Emails going to the spam folder instead of the inbox is a constant struggle for ecommerce email marketing. However, deliverability to inbox vs spam box is not an easy black-and-white issue with simple answers. Every email service provider is different and each applies different spam filtering criteria. On top of that, email providers never disclose the reasons for blocking or sending emails to the spam folder, since this would give spammers a checklist for how to avoid the filter.
Here are some tips and resources that you can reference for your own evaluation and future sends:
1. Work to maximize engagement - Email providers monitor opens and clicks, and higher rates of engagement will help your emails avoid the spam box. Using carefully targeted emails (taking advantage of Cortex and Smart Segments) will improve engagement over traditional email blasts. Make sure that disengaged users are removed at regular intervals – users who don't open messages tell mailbox providers "this message isn't important", and this affects sender reputation and inbox negatively.
2. Avoid large jumps in send volume - Email providers watch the volume of email that comes from each sender, and sudden increases in volume run a higher risk of being marked as spam. Using targeted emails at a steady volume (handled automatically with Cortex) is the safest tactic to avoid volume related flags and large amounts of unsubscribes. Consistency in send volume the key here.
3. Make unsubscribing easy - No one wants unsubscribes, but spam reports are far worse. If you make it difficult to unsubscribe from emails users become much more likely to click the "mark as spam" button to block your emails. Any users who mark your emails as spam are automatically unsubscribed in the ReSci system.

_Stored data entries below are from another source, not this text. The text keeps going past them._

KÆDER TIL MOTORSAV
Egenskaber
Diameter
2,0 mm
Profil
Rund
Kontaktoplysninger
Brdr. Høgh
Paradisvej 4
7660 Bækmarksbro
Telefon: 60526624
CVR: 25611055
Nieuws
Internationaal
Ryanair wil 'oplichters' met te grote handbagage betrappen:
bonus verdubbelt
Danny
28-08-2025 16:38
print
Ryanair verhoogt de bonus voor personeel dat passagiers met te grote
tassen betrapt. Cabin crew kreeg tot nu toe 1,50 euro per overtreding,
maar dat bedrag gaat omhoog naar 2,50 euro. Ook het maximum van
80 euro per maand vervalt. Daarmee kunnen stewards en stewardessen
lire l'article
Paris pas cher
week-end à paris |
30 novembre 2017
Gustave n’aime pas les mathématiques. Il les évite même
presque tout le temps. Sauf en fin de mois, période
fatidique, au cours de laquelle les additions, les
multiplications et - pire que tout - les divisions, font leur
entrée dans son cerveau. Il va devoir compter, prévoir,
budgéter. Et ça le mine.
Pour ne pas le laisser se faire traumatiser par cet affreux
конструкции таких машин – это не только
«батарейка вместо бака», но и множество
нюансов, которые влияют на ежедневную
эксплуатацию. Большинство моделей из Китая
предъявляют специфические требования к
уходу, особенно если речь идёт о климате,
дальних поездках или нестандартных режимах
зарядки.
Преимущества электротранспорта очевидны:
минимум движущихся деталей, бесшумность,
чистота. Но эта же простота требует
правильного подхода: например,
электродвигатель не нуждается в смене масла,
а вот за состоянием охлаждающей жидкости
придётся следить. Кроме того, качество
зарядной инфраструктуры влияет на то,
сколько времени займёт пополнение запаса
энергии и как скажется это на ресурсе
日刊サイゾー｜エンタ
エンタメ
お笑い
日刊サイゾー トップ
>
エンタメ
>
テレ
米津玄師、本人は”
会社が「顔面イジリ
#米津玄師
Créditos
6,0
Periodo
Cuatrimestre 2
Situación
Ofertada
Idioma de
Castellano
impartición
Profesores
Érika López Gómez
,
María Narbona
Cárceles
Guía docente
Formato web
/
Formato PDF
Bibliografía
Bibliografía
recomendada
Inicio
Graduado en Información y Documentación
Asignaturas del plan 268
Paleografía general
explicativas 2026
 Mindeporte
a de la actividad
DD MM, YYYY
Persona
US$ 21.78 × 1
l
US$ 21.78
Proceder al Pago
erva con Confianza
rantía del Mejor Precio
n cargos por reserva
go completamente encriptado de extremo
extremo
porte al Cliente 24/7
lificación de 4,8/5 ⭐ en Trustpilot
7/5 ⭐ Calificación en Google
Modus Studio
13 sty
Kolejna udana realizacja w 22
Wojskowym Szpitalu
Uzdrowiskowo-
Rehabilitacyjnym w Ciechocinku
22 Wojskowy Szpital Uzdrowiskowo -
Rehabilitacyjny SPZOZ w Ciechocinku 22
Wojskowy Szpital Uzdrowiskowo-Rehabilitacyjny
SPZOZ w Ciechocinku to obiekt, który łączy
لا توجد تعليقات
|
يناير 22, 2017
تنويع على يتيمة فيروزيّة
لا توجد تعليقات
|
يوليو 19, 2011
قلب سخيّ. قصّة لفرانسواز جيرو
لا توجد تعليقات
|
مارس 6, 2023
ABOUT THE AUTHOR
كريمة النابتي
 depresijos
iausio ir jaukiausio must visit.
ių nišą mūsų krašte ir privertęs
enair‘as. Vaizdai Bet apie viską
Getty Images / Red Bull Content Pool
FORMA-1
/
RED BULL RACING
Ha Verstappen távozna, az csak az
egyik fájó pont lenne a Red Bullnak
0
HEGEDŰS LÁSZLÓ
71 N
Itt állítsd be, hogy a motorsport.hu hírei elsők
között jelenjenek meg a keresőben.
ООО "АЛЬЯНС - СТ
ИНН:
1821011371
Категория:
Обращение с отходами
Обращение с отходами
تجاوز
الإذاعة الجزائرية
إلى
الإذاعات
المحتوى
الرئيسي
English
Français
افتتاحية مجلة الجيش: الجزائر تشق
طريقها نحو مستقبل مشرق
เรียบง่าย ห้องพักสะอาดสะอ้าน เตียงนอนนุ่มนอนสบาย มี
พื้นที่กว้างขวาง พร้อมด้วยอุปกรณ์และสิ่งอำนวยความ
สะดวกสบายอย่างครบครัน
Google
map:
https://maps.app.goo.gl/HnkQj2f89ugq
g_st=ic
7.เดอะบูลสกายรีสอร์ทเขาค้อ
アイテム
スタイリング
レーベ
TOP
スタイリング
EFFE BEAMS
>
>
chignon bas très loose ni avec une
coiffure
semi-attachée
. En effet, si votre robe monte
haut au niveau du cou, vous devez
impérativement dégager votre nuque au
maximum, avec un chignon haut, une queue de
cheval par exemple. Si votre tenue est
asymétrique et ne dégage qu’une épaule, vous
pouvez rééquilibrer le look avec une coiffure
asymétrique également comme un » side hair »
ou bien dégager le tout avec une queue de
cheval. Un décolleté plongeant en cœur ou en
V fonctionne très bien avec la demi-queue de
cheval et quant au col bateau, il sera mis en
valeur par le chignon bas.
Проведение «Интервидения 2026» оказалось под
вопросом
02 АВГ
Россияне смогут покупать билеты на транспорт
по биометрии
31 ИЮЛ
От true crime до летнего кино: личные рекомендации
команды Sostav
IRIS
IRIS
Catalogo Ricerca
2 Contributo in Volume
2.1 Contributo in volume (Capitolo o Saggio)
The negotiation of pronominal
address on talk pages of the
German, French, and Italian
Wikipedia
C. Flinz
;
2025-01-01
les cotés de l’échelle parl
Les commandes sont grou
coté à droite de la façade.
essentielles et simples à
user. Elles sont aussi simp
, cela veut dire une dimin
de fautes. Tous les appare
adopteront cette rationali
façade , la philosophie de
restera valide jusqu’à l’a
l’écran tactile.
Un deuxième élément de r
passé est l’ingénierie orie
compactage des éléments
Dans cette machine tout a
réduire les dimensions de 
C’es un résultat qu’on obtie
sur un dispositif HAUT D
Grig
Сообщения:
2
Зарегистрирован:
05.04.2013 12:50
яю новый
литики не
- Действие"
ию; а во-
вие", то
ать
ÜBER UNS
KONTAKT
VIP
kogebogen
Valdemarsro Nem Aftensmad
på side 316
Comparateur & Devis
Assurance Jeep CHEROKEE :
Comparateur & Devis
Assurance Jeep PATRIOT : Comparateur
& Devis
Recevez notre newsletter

4. Ask your subscribers to whitelist you - Getting users to add you to their address books, or labeling your emails with "never send to spam" improves your reputation with those email providers.
5. Avoid "spam words" - Common "spam words" or phrases in your subject line and email content make your email much more likely to be flagged as spam. "For free" "Risk free" "Buy/Try it now" "Save big" and "Only (price)" are some phrases commonly found in both legitimate e-commerce sends and spam emails. Additionally, avoid repeating your subject line in the content of your email. Check out Comm100's spam word guide here.
6. Avoid overly embellished text - Fonts that are too large (over 16px), bright colors (especially red), or overly styled (like with "highlighter" effects) can trigger spam filters. Overuse of exclamation points, ellipses, and other punctuation can also cause your emails to be flagged.
7. Avoid emails that are only images - Many spammers use images containing text to avoid triggering spam phrase filters, so email providers have begun filtering emails that do not have enough text to evaluate the content. Header, banner, menu, and Call To Action images are great, but adding more text to your emails can potentially improve your inboxing.
8. Include plain text options with your html email - Including plain text content and alt text with images gives spam filters more information to look at and shows you care about giving your subscribers a choice in how they view your email. Including alt text is very easy, while coding an alternate plain text template inside your existing html is much more complex. Learn more about alt text here, and coding plain text options into your html here.
Even if you do all of these things and do them perfectly, your emails may still end up in the junk folder. Email spam filters' criteria change almost daily and can be impacted by things that you have no control over. However, if you, as a habit, send good emails that your customers want and interact with, you'll get into the inbox more often than not.
Email delivery articles and resources are here to help with your inboxing and deliverability.
Hopefully this information gives you some additional insight into the factors that go into inbox/spam sorting on the client side. You can also split your sends with A/B testing segments if you want to test different template styles, subject lines, send schedules, and coding practices with regard to inboxing and deliverability.